El 6 de enero se cierra una cadena cuyos eslabones son fiestas en casa con la familia, con los amigos en la calle, con los compañeros en la oficina. Si tenemos suerte, la alegría ha llenado de música ese espacio de cuatro cubículos de un rojo intenso llamado corazón, que se puede volver tan grande como el universo cuando sufrimos la soledad de comprobar que ya no están quienes fueron indispensables en otras festividades, en celebraciones que nos dejaron su impronta.

La epifanía marca el momento en que Jesús se presenta por primera vez al mundo, al recibir la visita y los regalos de los tres hombres sabios venidos del Oriente, que llegaron a presentarle su veneración y el reconocimiento de su ser divino. A lo largo de los siglos hemos tomado en las manos el relato bíblico para adaptar la celebración a lo que tenemos: palabras cuyo significado hemos llenado de magia.

Con los labios pronunciamos frases para justificar los juguetes que compramos diciendo que son para los niños, cuando en realidad tocamos con la caricia del recuerdo al niño que fuimos y le damos permiso de volver a jugar, en preciosos instantes que nos permiten echar al vuelo la imaginación, para que la vida se torne luminosa como luz de bengala.

Hay una epifanía literaria de la que habló James Joyce, el gran escritor de Irlanda, quien se refiere a episodios cotidianos, sin relevancia alguna, de la vida de un personaje. Esos pasajes, sin embargo, pueden adquirir un sentido tal que nos permiten comprender la esencia de ese personaje. Joyce fue un narrador que hizo uso de técnicas literarias del realismo y naturalismo, a la vez que del simbolismo.

Por eso, sus cuentos en la obra “Dublinenses” tratan de situaciones comunes que describen de manera magistral la inmovilidad de la ciudad de Dublín a principios del siglo XX. En el último relato describe una reunión navideña que evoca una parálisis, ya que los rituales que realizan los personajes se repiten año tras año, sin cambios.

En España, Azorín empleó la epifanía literaria como símbolo de la quietud y la infinitud del tiempo, al narrar con detalle las costumbres ancestrales de los campesinos de Castilla. Otro escritor de esa zona, Miguel Delibes, logró en su novela “Los santos inocentes” una serie de epifanías. Si usted reserva un tiempo para leer este libro, me agradecerá esta recomendación.

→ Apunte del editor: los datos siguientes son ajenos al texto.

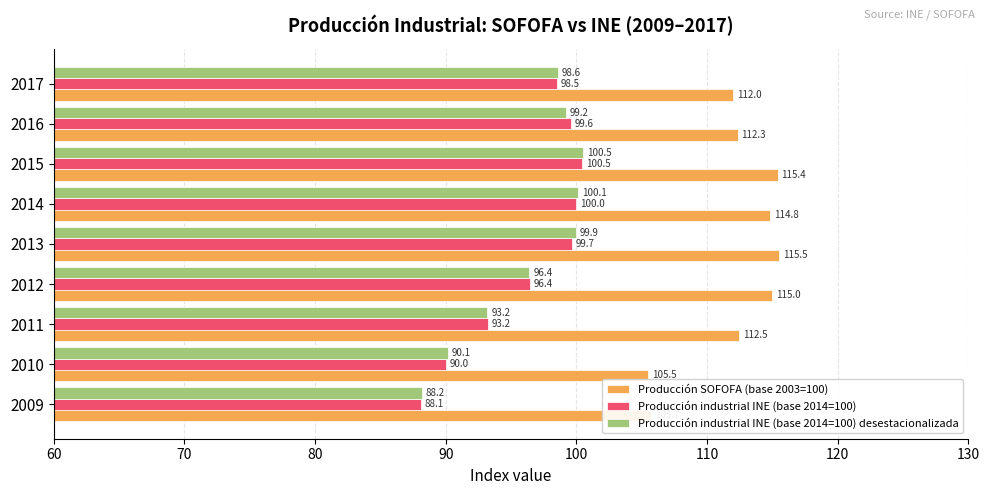

True or false: Producción industrial INE (base 2014=100) has a value of 144.6 at 2017.

False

El lector que tiene en sus manos esas páginas logra vivir momentos de una claridad deslumbrante, y goza el momento en que una idea cobra forma en la mente al mismo tiempo que sus ojos recorren las letras. Es una forma de disfrutar la lectura que para muchos es uno de los mayores placeres de este mundo.

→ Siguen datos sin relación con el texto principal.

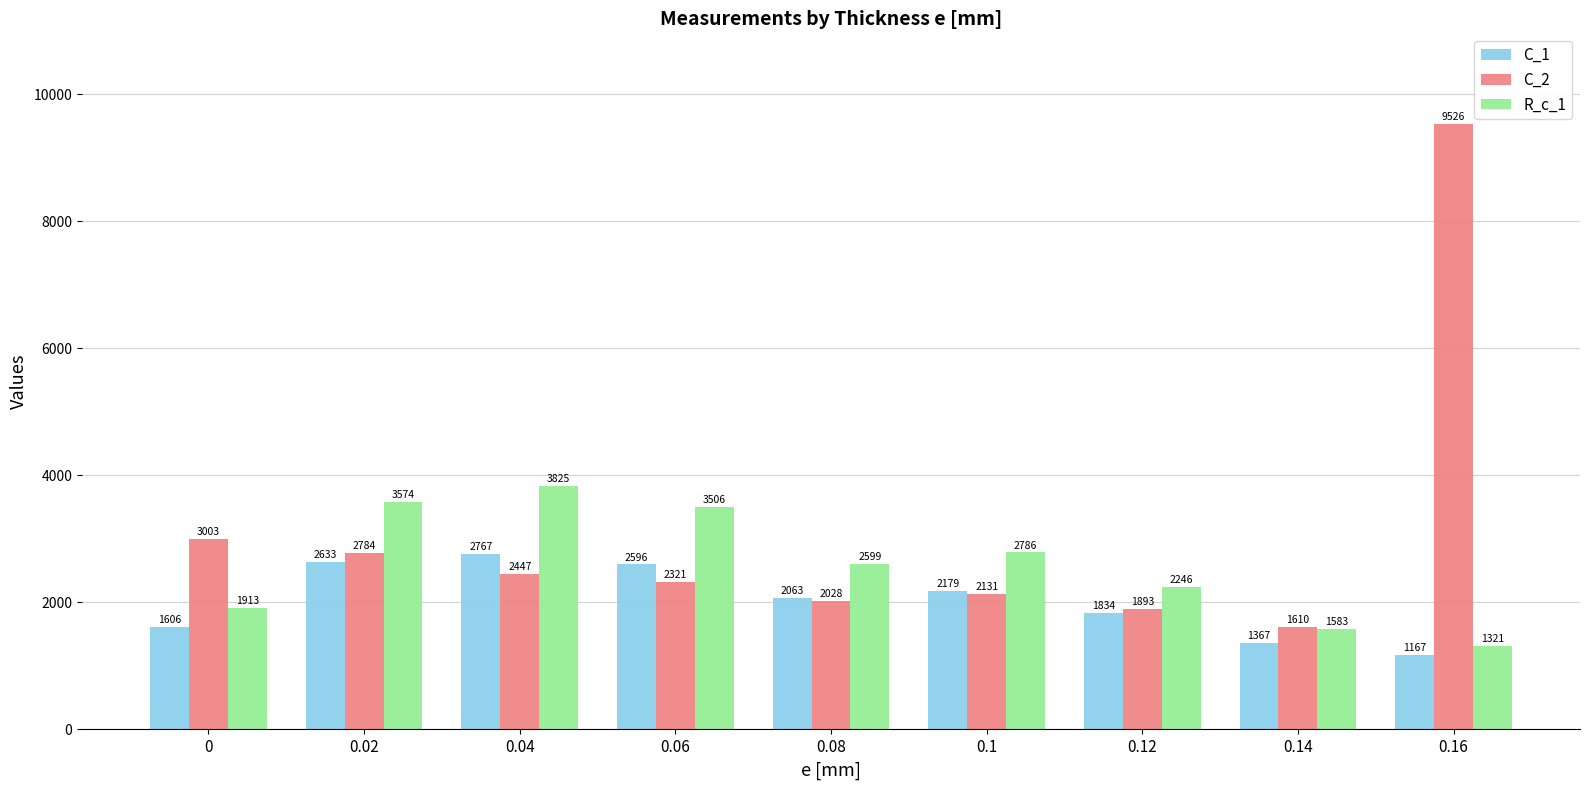

True or false: C_2 has a value of 2131.0 at 0.1.

True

Rosario Castellanos, escritora chiapaneca, nos dejó el poema “Resplandor del ser”, donde habla de sus ofrendas al Niño: “Para la adoración no traje oro. / (Aquí muestro mis manos despojadas) / Para la adoración no traje mirra. / (¿Quién cargaría tanta ciencia amarga?) / Para la adoración traje un grano de incienso: / mi corazón ardiendo en alabanzas”.

El muchacho de Alicante, Miguel Hernández, abre su corazón en el poema “Las desiertas abarcas”. Una abarca es un calzado artesanal, que puede ser de piel curtida y cubre solo la planta de los pies. Se amarra con correas. Es lo que el escritor usaba cuando era niño y su región sufría una gran pobreza. Dicen los versos: “Por el cinco de enero, / cada enero ponía / mi calzado cabrero / a la ventana fría. // Y encontraba los días / que derriban las puertas, / mis abarcas vacías, / mis abarcas desiertas. // Nunca tuve zapatos, / ni trajes, ni palabras: / siempre tuve regatos, / siempre penas y cabras. // Me vistió la pobreza, / me lamió el cuerpo el río / y del pie a la cabeza / pasto fui del rocío. // Por el cinco de enero, / para el seis, yo quería / que fuera el mundo entero / una juguetería”.

Vivimos tiempos difíciles. Eso lo sabemos bien usted y yo. Sin embargo propongo una tregua en estos días complejos y adoloridos para poner cerca de la ventana nuestras abarcas, nuestros zapatos sin brillo, las pantuflas humildes, para esperar la luz que traiga consigo un juguete imaginario, que nos dé fuerzas para iniciar el año.